Developing our strategic intent
The progress highlighted above – and, in particular, the significant reduction in direct health harm as a result of vaccination since our strategic intent was outlined in October 2020 – means that we have now reached a transition point in our approach to dealing with COVID-19. Notwithstanding the uncertainties surrounding the Delta variant, the link between cases, serious illness, hospitalisation and deaths appears to be weakening and the length of time that people are spending in hospital with COVID-19 is declining. This means that we can move away from the approach of suppressing the virus to the lowest possible level and keeping it there. Instead, we can focus our efforts on suppressing the virus to a level which allows us to alleviate the various harms of COVID-19 while we enable Scotland to recover and rebuild for a better future. As set out in the First Minister's Statement on 26 May 2021, work on our recovery is already well underway.
Our revised strategic intent:
"to suppress the virus to a level consistent with alleviating its harms while we recover and rebuild for a better future."

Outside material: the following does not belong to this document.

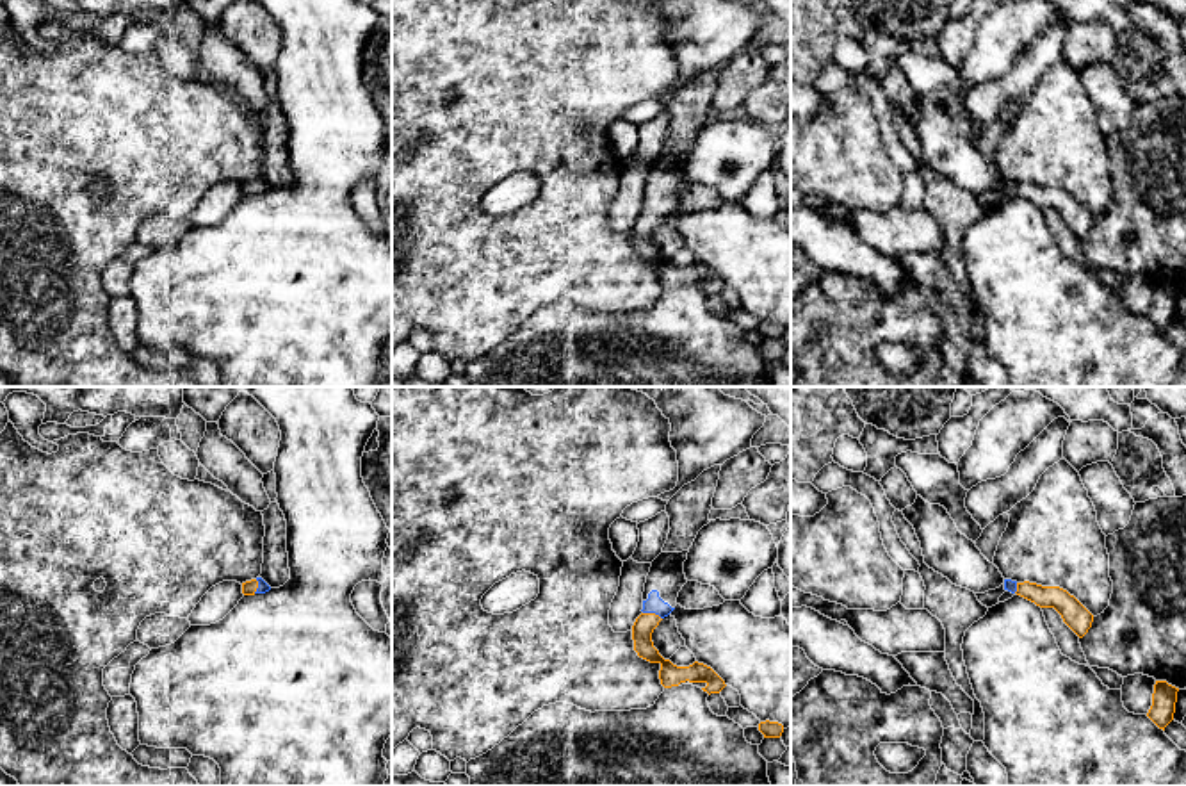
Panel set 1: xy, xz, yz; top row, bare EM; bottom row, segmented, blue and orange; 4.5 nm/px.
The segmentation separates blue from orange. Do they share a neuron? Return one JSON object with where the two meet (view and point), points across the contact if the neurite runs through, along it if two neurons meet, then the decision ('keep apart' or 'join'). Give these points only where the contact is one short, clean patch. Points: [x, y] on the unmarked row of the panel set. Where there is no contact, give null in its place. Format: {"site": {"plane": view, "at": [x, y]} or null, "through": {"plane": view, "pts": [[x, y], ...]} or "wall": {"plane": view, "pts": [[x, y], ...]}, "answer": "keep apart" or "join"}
{"site": {"plane": "xz", "at": [652, 212]}, "answer": "join"}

As the number of people vaccinated in Scotland continues to increase, we expect that the direct harm caused by COVID-19 will continue to be less severe, meaning that we can manage the virus in a less restrictive way and focus more on risk and personal judgement. However, we must be cautious in making this transition. It is important to note that, whilst the relationship between new infections and hospital admissions is changing, it has not disappeared. A sustained period of exponential growth in cases (which happens when the reproduction rate of the virus – or "R" goes above 1) will still lead to growth in hospital admissions and increased health harms, even if the severity of harm is declining on average (for certain individuals it will remain very serious). The ability of our Test and Protect system to identify new cases and quickly contain outbreaks will also be reduced if case numbers remain high for a sustained period.
For those reasons, we must be careful to only lift our remaining restrictions when the conditions are right to do so, potentially in a phased way. We must continue to exercise caution even beyond that point. The judgement on when, and in what order, restrictions can be lifted is a difficult balance and, as our "Four Harms" approach makes clear, there is a range of considerations to take into account.